Source data START

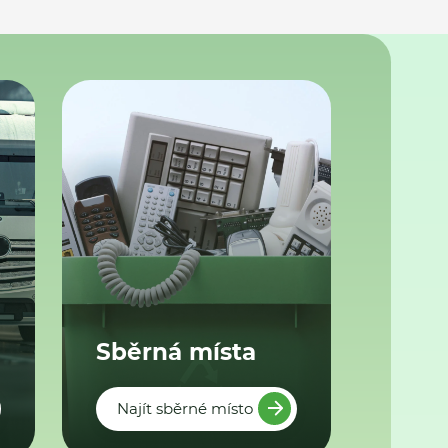
Sběrná místa
Najít sběrné místo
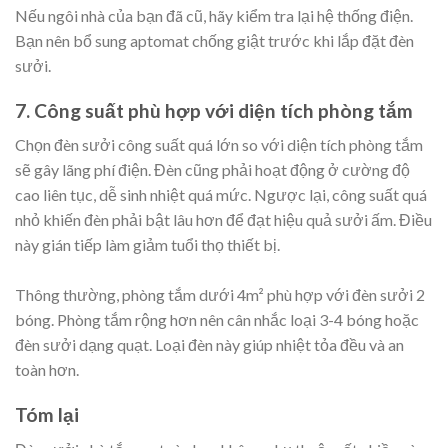
Nếu ngôi nhà của bạn đã cũ, hãy kiểm tra lại hệ thống điện.
Bạn nên bổ sung aptomat chống giật trước khi lắp đặt đèn
sưởi.
7. Công suất phù hợp với diện tích phòng tắm
Chọn đèn sưởi công suất quá lớn so với diện tích phòng tắm
sẽ gây lãng phí điện. Đèn cũng phải hoạt động ở cường độ
cao liên tục, dễ sinh nhiệt quá mức. Ngược lại, công suất quá
nhỏ khiến đèn phải bật lâu hơn để đạt hiệu quả sưởi ấm. Điều
này gián tiếp làm giảm tuổi thọ thiết bị.
Thông thường, phòng tắm dưới 4m² phù hợp với đèn sưởi 2
bóng. Phòng tắm rộng hơn nên cân nhắc loại 3-4 bóng hoặc
đèn sưởi dạng quạt. Loại đèn này giúp nhiệt tỏa đều và an
toàn hơn.
Tóm lại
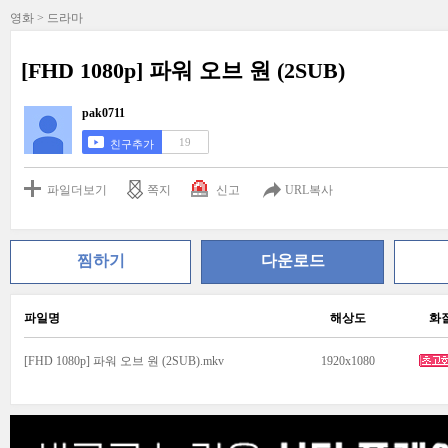
영화 > 드라마
[FHD 1080p] 파워 오브 원 (2SUB)
pak0711
19
친구추가
파일더보기
쪽지
신고
URL복사
찜하기
다운로드
파일명
해상도
화
[FHD 1080p] 파워 오브 원 (2SUB).mkv
1920x1080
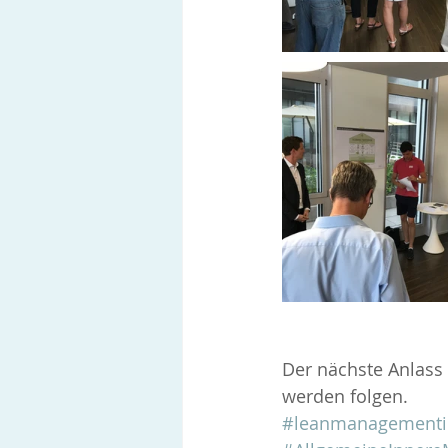
Der nächste Anlass 
werden folgen.
#leanmanagementin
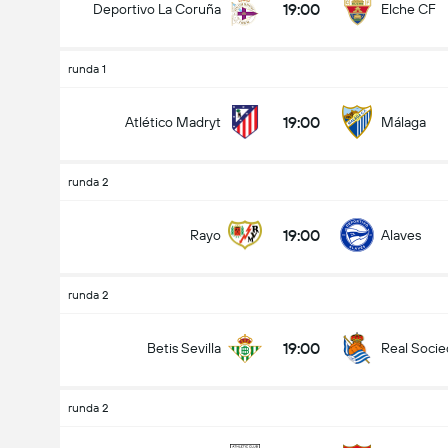
19:00
Deportivo La Coruña
Elche CF
runda 1
19:00
Atlético Madryt
Málaga
runda 2
19:00
Rayo
Alaves
runda 2
19:00
Betis Sevilla
Real Soci
runda 2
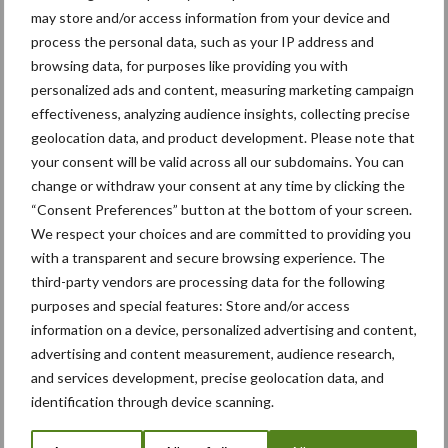
may store and/or access information from your device and
Strak ploegwerk op iedere
process the personal data, such as your IP address and
grondsoort
browsing data, for purposes like providing you with
personalized ads and content, measuring marketing campaign
effectiveness, analyzing audience insights, collecting precise
geolocation data, and product development. Please note that
your consent will be valid across all our subdomains. You can
Kverneland introduceert i-
change or withdraw your consent at any time by clicking the
Plough primeur en toont
“Consent Preferences” button at the bottom of your screen.
Alentix-strooier
We respect your choices and are committed to providing you
with a transparent and secure browsing experience. The
third-party vendors are processing data for the following
“Slijtage levert onnodig veel
purposes and special features: Store and/or access
tijd, geld en frustratie op”
information on a device, personalized advertising and content,
advertising and content measurement, audience research,
and services development, precise geolocation data, and
identification through device scanning.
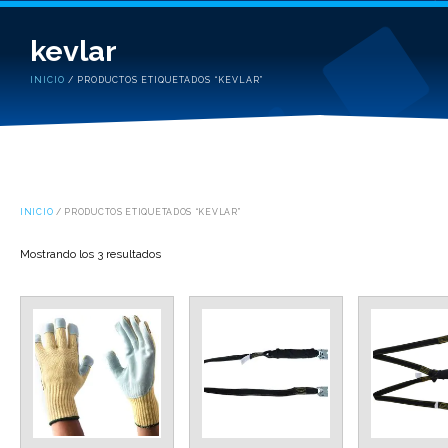
kevlar
INICIO
/ PRODUCTOS ETIQUETADOS “KEVLAR”
INICIO
/ PRODUCTOS ETIQUETADOS “KEVLAR”
Mostrando los 3 resultados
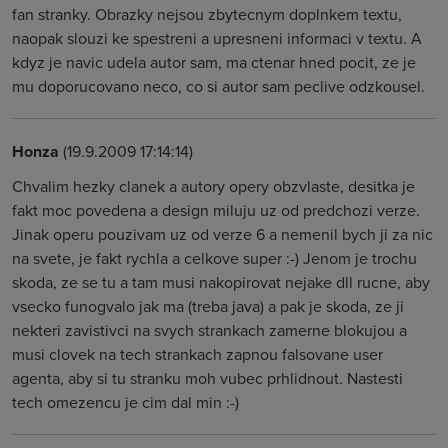
fan stranky. Obrazky nejsou zbytecnym doplnkem textu,
naopak slouzi ke spestreni a upresneni informaci v textu. A
kdyz je navic udela autor sam, ma ctenar hned pocit, ze je
mu doporucovano neco, co si autor sam peclive odzkousel.
Honza
(19.9.2009 17:14:14)
Chvalim hezky clanek a autory opery obzvlaste, desitka je
fakt moc povedena a design miluju uz od predchozi verze.
Jinak operu pouzivam uz od verze 6 a nemenil bych ji za nic
na svete, je fakt rychla a celkove super :-) Jenom je trochu
skoda, ze se tu a tam musi nakopirovat nejake dll rucne, aby
vsecko funogvalo jak ma (treba java) a pak je skoda, ze ji
nekteri zavistivci na svych strankach zamerne blokujou a
musi clovek na tech strankach zapnou falsovane user
agenta, aby si tu stranku moh vubec prhlidnout. Nastesti
tech omezencu je cim dal min :-)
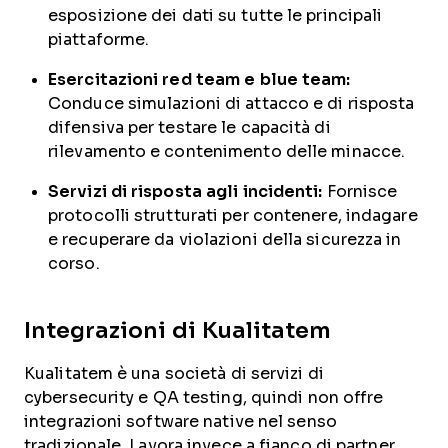
esposizione dei dati su tutte le principali
piattaforme.
Esercitazioni red team e blue team:
Conduce simulazioni di attacco e di risposta
difensiva per testare le capacità di
rilevamento e contenimento delle minacce.
Servizi di risposta agli incidenti:
Fornisce
protocolli strutturati per contenere, indagare
e recuperare da violazioni della sicurezza in
corso.
Integrazioni di Kualitatem
Kualitatem è una società di servizi di
cybersecurity e QA testing, quindi non offre
integrazioni software native nel senso
tradizionale. Lavora invece a fianco di partner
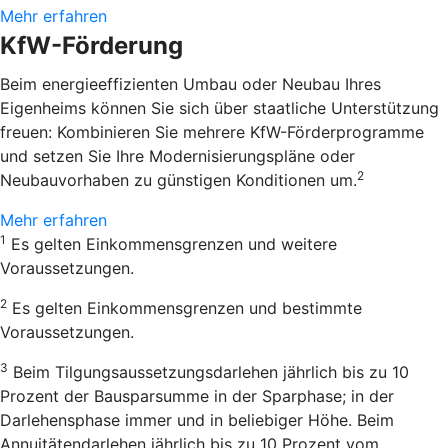
Mehr erfahren
KfW-Förderung
Beim energieeffizienten Umbau oder Neubau Ihres
Eigenheims können Sie sich über staatliche Unterstützung
freuen: Kombinieren Sie mehrere KfW-Förderprogramme
und setzen Sie Ihre Modernisierungspläne oder
2
Neubauvorhaben zu günstigen Konditionen um.
Mehr erfahren
1
Es gelten Einkommensgrenzen und weitere
Voraussetzungen.
2
Es gelten Einkommensgrenzen und bestimmte
Voraussetzungen.
3
Beim Tilgungsaussetzungsdarlehen jährlich bis zu 10
Prozent der Bausparsumme in der Sparphase; in der
Darlehensphase immer und in beliebiger Höhe. Beim
Annuitätendarlehen jährlich bis zu 10 Prozent vom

Source data END

Exercise brief: Reproduce every line from the preceding data in which the word "gelten" can be found.

Written answer:
Es gelten Einkommensgrenzen und weitere
Es gelten Einkommensgrenzen und bestimmte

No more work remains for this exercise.